Japanese banks take steps overseas, gingerly
TOKYO (Reuters) - Unburdened by heavy subprime losses, and stuck with sputtering growth at home, Japan's big banks are once again investing and lending abroad, but investors should not expect a string of blockbuster buyouts.
Only a few years removed from a bad-loan crisis that pushed many lenders to the brink of collapse and sparked widespread industry consolidation, Tokyo banks will continue to keep their acquisitions conservative, bankers and analysts say.
Last week Sumitomo Mitsui Financial Group (8316.T), Japan's third-largest bank, said it would pay about $1 billion to take a 2 percent stake in Britain's subprime-scorched Barclays (BARC.L).
Earlier this year Mizuho Financial Group (8411.T) injected $1.2 billion into Merrill Lynch & Co. MER.N.
Although big news by recent standards, the deals are minor-league compared to the overseas shopping spree of the 1980s, when at one time Japan was estimated to control more than a quarter of California's banking market.
Most of those investments were later sold as Tokyo faltered under mounting bad loans. Now that the subprime crisis has sapped Western financial firms of cash and risk appetite, Japanese bankers acknowledge they have a chance to rebuild overseas.
"We would of course consider investing in financials where capital has been depleted by the subprime," Tatsuo Tanaka, deputy president of the core bank of Mitsuibishi UFJ Financial Group (8306.T) told the Reuters Japan Investment Summit this week.
But Tanaka acknowledged that Mitsubishi UFJ, Japan's largest bank, would take a cautious tack in building up overseas.
"There's a difference between a financial investment and a strategic investment. Rather than looking to boost our short-term profits, we would build a mid- to long-term relationship with a financial firm," he said.
Top Mitsubishi UFJ bankers, including the president of the group's main bank, have said the bank aims to take minority stakes in overseas firms, and then build business alliances.
Mitsubishi UFJ's brokerage arm in April raised its stake in Singapore's Kim Eng Holdings (KEHS.SI) to about 15 percent. Together the two firms operate a joint venture in asset management.
TYPICAL JAPANESE?
The strategy of taking a small portion in an overseas firm -- such as Sumitomo Mitsui's 2 percent stake in Barclays -- is too meek to deliver real results, said Kristine Li, banking analyst at KBC Securities in Tokyo.
"It's very typical Japanese style: first you put a little capital in and try to do some kind of tie-up," Li said in a recent interview with Reuters.
"I just don't think it's Western style and I don't think it will really deliver anything significant."
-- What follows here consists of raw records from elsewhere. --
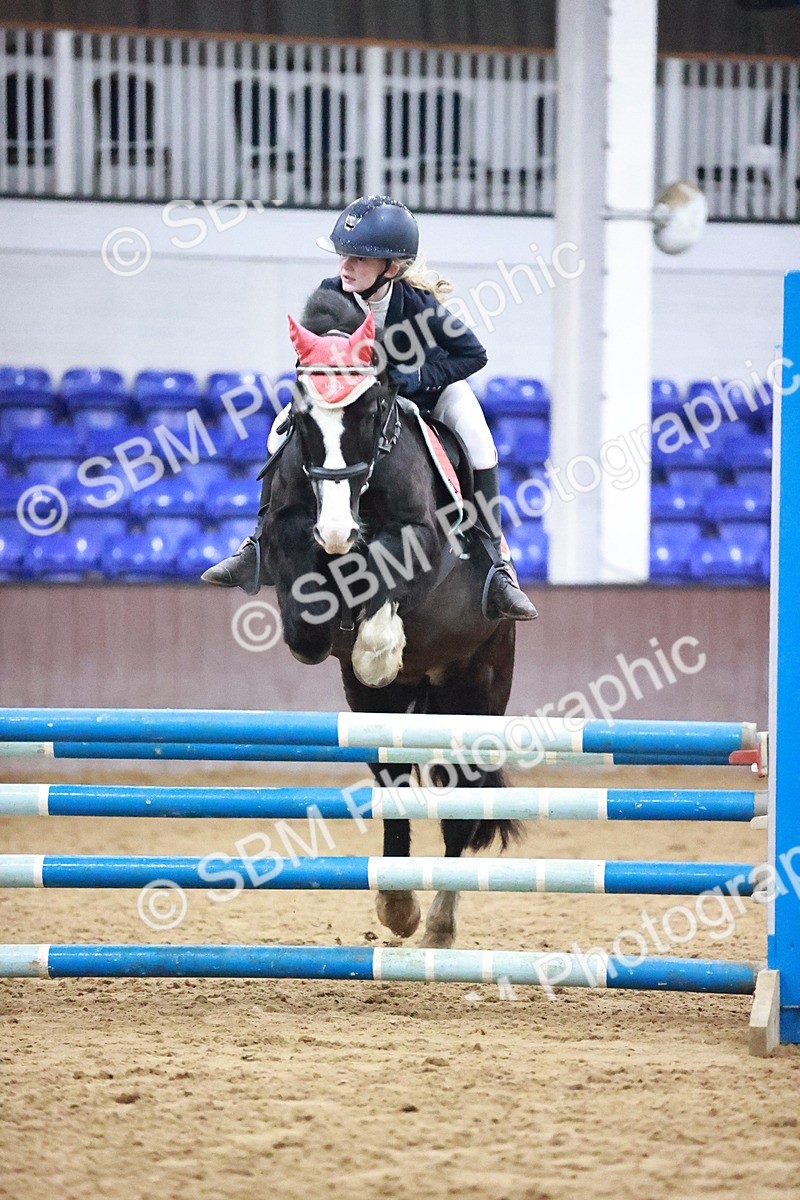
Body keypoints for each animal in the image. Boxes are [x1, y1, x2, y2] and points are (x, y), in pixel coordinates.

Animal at [262, 287, 520, 948]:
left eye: (373, 408)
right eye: (300, 415)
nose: (335, 531)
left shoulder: (421, 542)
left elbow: (382, 573)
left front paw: (378, 646)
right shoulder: (287, 532)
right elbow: (306, 617)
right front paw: (333, 625)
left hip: (475, 688)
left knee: (459, 808)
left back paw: (437, 926)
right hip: (380, 713)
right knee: (394, 779)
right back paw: (397, 903)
Dubbing the strategy as "typical Japanese" doesn't bother Sumitomo Mitsui's president, Teisuke Kitayama.
"We (Japanese) are not big hunters. We are agricultural people," he told the Reuters Summit on Wednesday.
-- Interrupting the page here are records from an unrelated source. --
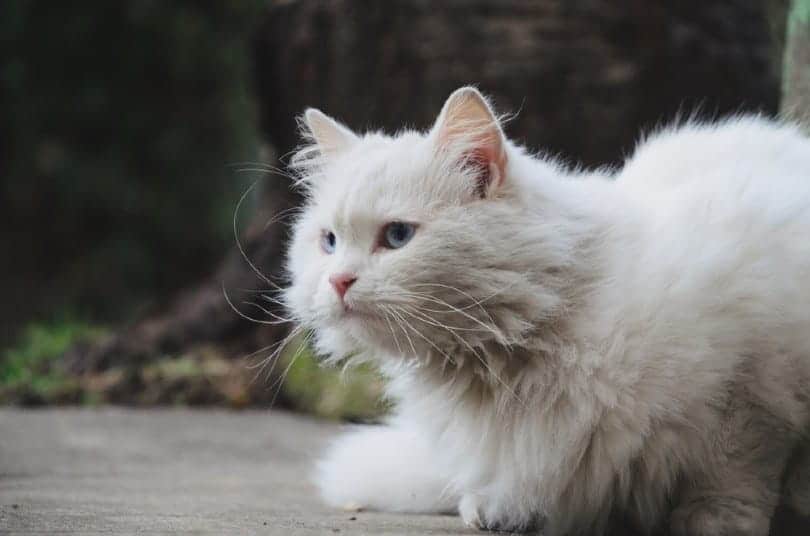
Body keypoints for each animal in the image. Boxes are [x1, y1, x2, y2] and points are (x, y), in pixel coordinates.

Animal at [280, 86, 808, 532]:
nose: (338, 281)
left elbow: (734, 474)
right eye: (329, 241)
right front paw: (499, 510)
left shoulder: (752, 381)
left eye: (397, 236)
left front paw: (716, 524)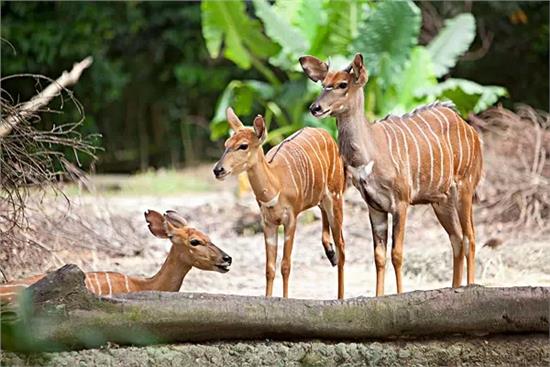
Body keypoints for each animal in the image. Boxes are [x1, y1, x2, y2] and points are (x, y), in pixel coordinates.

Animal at [213, 108, 348, 300]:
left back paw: (340, 295)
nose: (218, 170)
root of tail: (327, 134)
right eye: (226, 143)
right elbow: (269, 268)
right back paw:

"So far our tentative conclusion is to stay with the current, present investment. That's it. And then sometime in the future we will decide whether we will make more investment or not."
The banks have agreed to tie up in areas such as private banking and overseas commercial banking.
Sumitomo Mitsui will also consider other investments in the subprime-hit West, Kitayama said.
"The current turmoil is not over yet. There will be opportunities for us to make investments in some of the operations to be disposed by ... Western financial institutions, together with some opportunities for capital investment," he said.
OVERSEAS LENDING
While acquisitions abroad are likely to come at a slow pace, overseas lending has been rapidly expanding for Japanese banks, which are able to step in to fund cash-strapped Western rivals.
Sumitomo Mitsui saw loans outside of Japan rise 44 percent in the year to March 2008 from the previous year, with much of the growth in Europe and North Asia.
Mitsubishi UFJ has said it is increasingly approached for bridge loans, a kind of short-term funding, overseas.
Expanding overseas lending is critical for Japanese banks, because they face fierce competition and slack demand in the domestic market.
While Japanese banks have yet to once again take big overseas stakes, their renewed outward focus demonstrates growing confidence.
"Arguably a single digit percentage doesn't make much difference, but it's the first step," Steven Thomas, head of mergers and acquisitions for UBS in Japan, told the Reuters Investment Summit.
"Will we see some dramatic, large scale acquisitions overseas by financial services companies? In my own view, we may in the future but it will still take quite a long time until the stars will be aligned for that to happen."